Nu aber da giebs hier ja die Experten musst mal FRAGEN dann giebs was zu Lesen .
mache von dem Teichanlagenbau  Bilder für uns 

Gruss Reiner


----------



## Joerg (14. Feb. 2013)

*AW: Tschüß Alter, Welcome Neuer*

Hi Easy,
:Willkommen2

damit du auf die angestrebten 30+m³ kommst würde ich auch eine Tiefe von 1,99m realisieren.
Wenn du eine Schwerkraftfilterung machen willst (Ist die effizienteste Lösung), plane BA und einen Skimmer in Schwerkraft ein.
Dann eine SIPA oder was anderes, da Spaltsieb nicht in reiner Schwerkraft betrieben werden kann.


----------



## easyteich (20. März 2013)

*AW: Tschüß Alter, Welcome Neuer*

...es hat sich was getan...
 
 

Gruß Easy.


----------



## jolantha (21. März 2013)

*AW: Tschüß Alter, Welcome Neuer*

Hallo Easy,
Fleißig, fleißig !
Ist bei uns leider nicht möglich, wir haben 20 cm Neuschnee !
Ich beiß irgendwann in die Tischkante .


----------



## easyteich (5. Mai 2013)

*AW: Tschüß Alter, Welcome Neuer*

Inden letzten Woche ging es etwas weiter. Unser Garten ist nachwievor eine einzige Baustelle,aber die heutige Baustelle ist mir 100 mal lieber als vor 12 Wochen. 

Gruss Easy.


----------



## Mario09 (5. Mai 2013)

*AW: Tschüß Alter, Welcome Neuer*

Huhu Easy,

Echt toll geworden , glaub so wird es bei mir auch enden  ....

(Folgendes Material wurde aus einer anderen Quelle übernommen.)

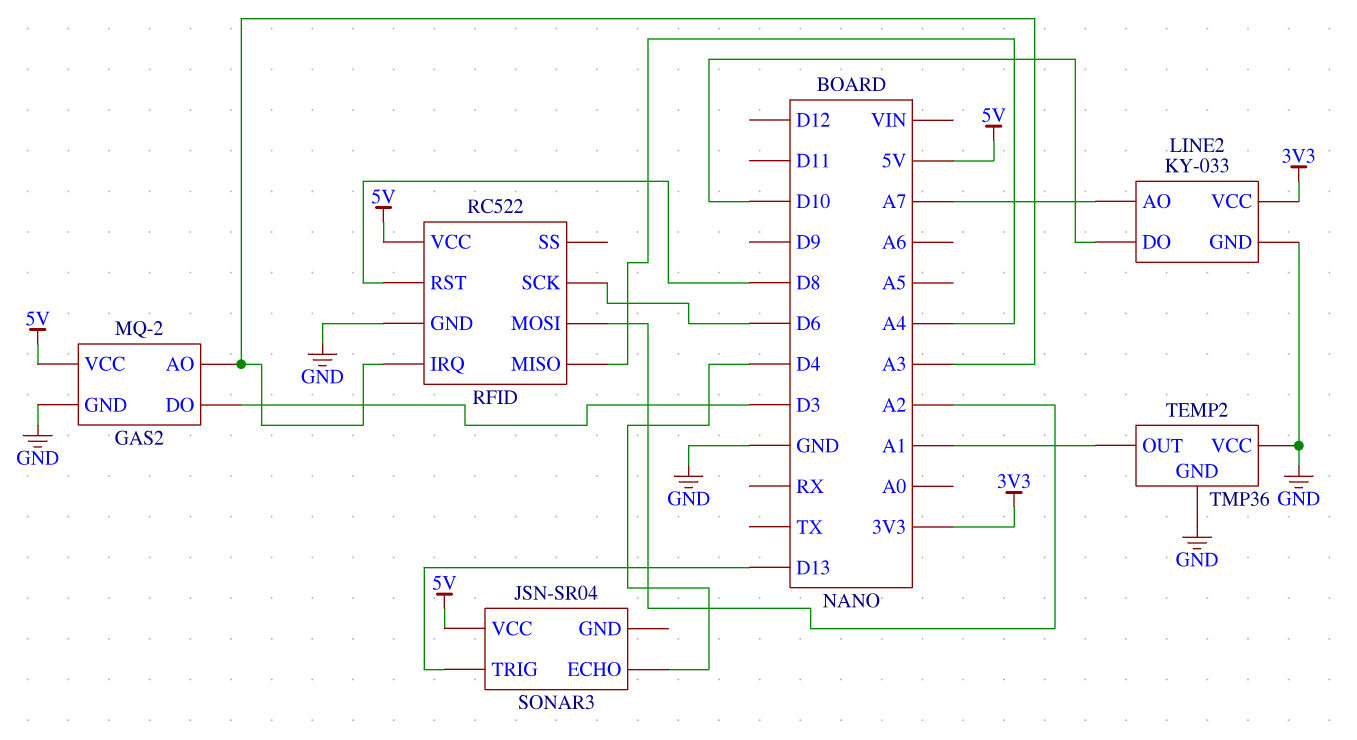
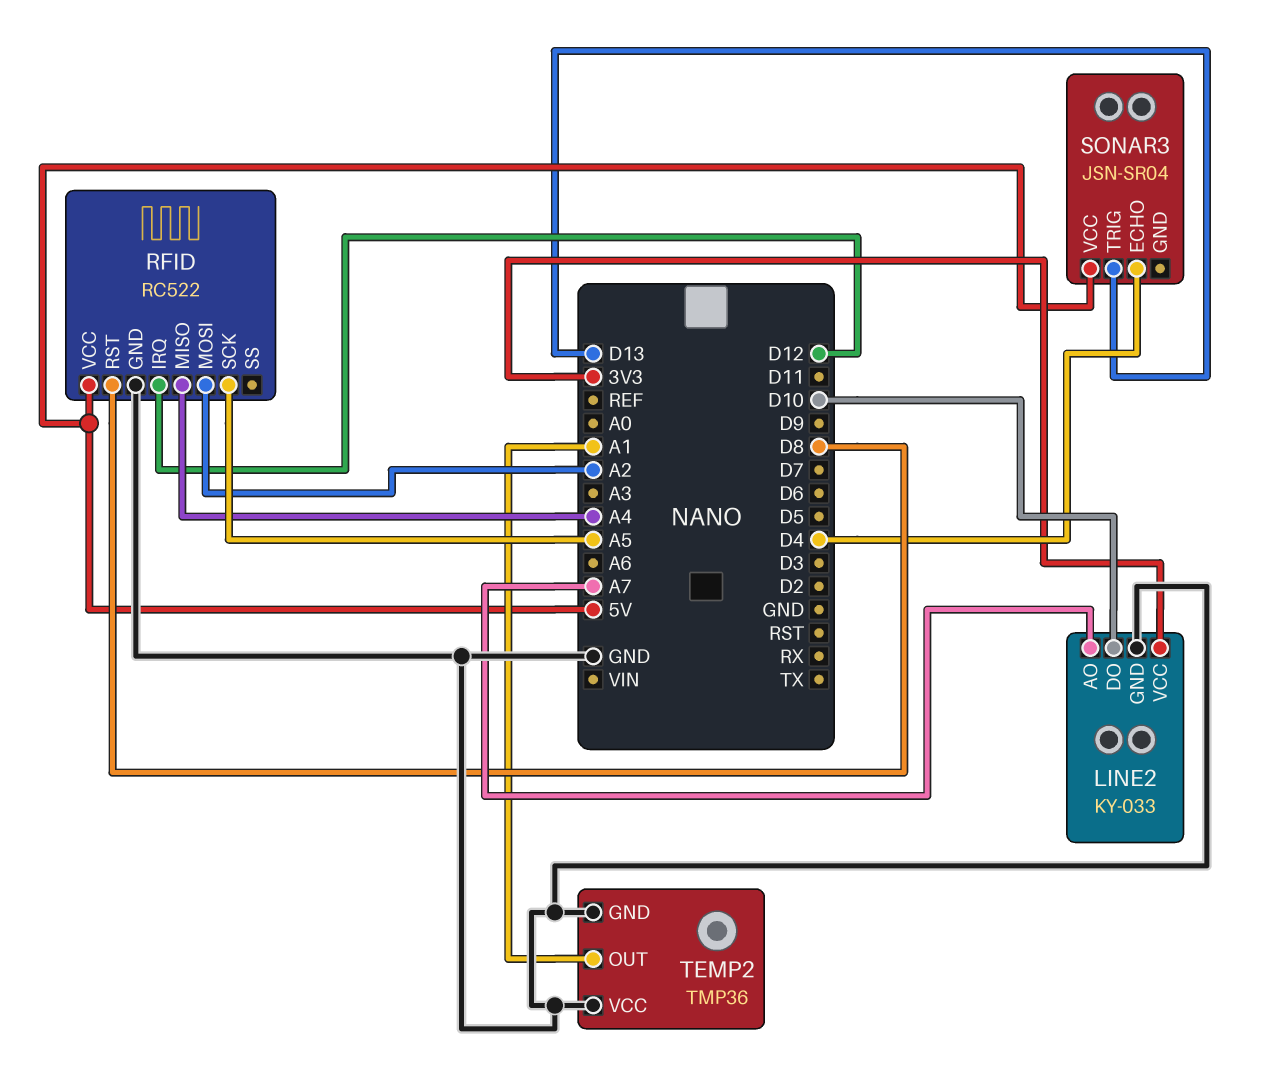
GAS2: MQ-2 -> none
GAS2 pin AO: A3 -> none
GAS2 pin DO: D3 -> none
GAS2 pin GND: GND -> none
GAS2 pin VCC: 5V -> none
RFID pin IRQ: A3 -> D12
RFID pin SCK: D6 -> A5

Bin gespannt wie es eingewachsen aussieht !

lg Mario


----------



## rease (5. Mai 2013)

*AW: Tschüß Alter, Welcome Neuer*

Seh ich das Richtig das die Ufermatten unter den Steinen verbaut ist ?! Die Dochtwirkung zieht dir reichlich Wasser aus deinem Teich, falls du nicht doch noch ne Sperre verbaut hast...

ansonsten Schickes plätzchen zum relaxen !

Grüße


----------